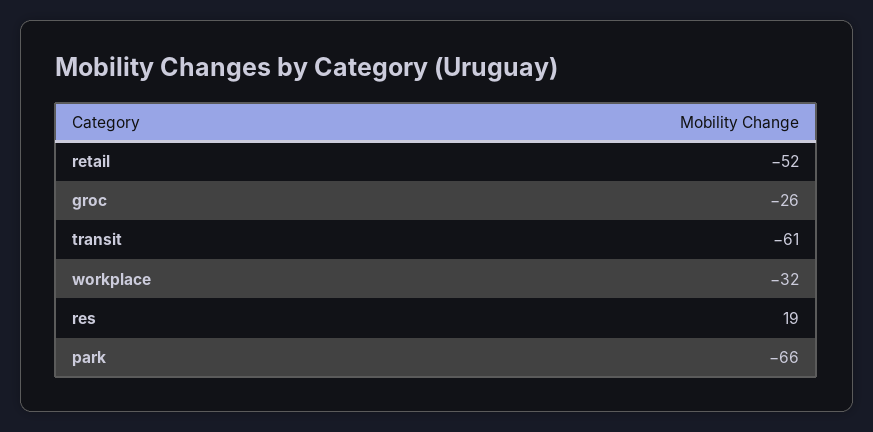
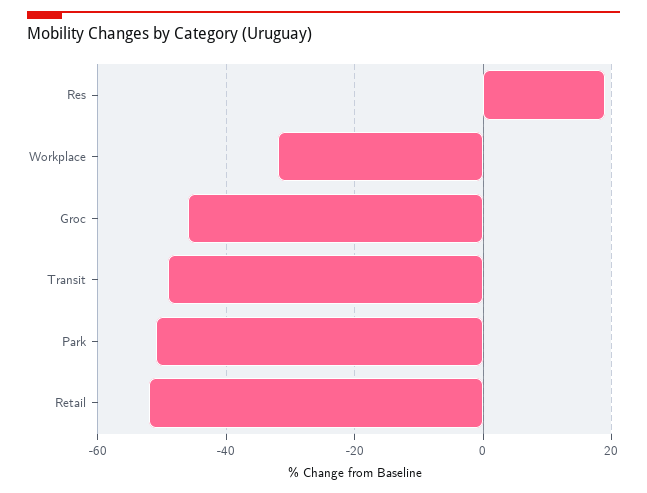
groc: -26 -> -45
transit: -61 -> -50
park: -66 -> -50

* * *

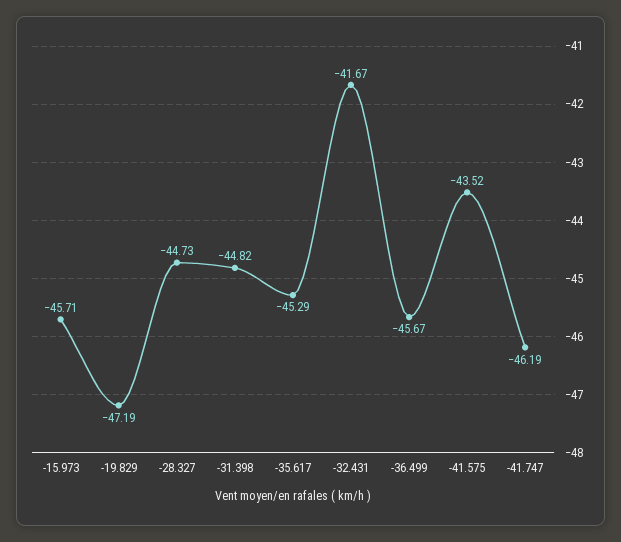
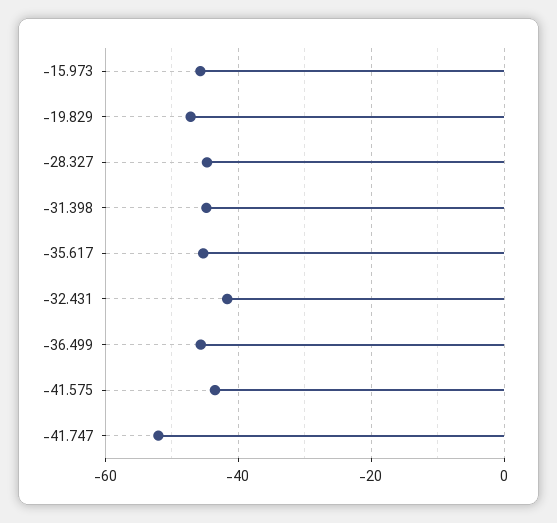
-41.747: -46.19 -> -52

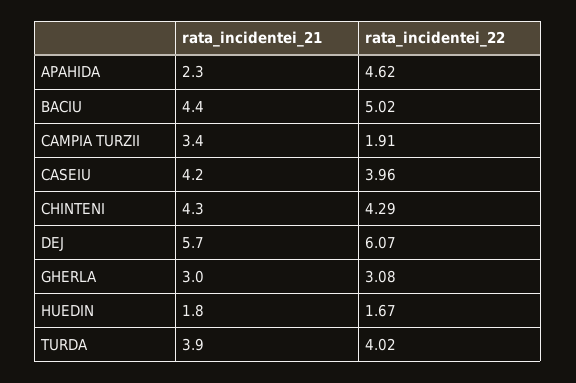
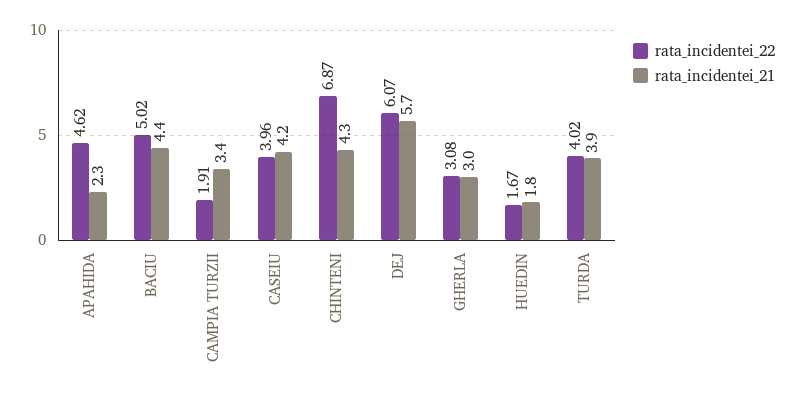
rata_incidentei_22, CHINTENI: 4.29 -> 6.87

TASK ITEM: Starting at the line above that contains "-41.747: -46.19 -> -52", transcribe every line exactly through the line that contains "rata_incidentei_22, CHINTENI: 4.29 -> 6.87", including that last one, and skip the pictures.

RESULT BELOW:
-41.747: -46.19 -> -52

rata_incidentei_22, CHINTENI: 4.29 -> 6.87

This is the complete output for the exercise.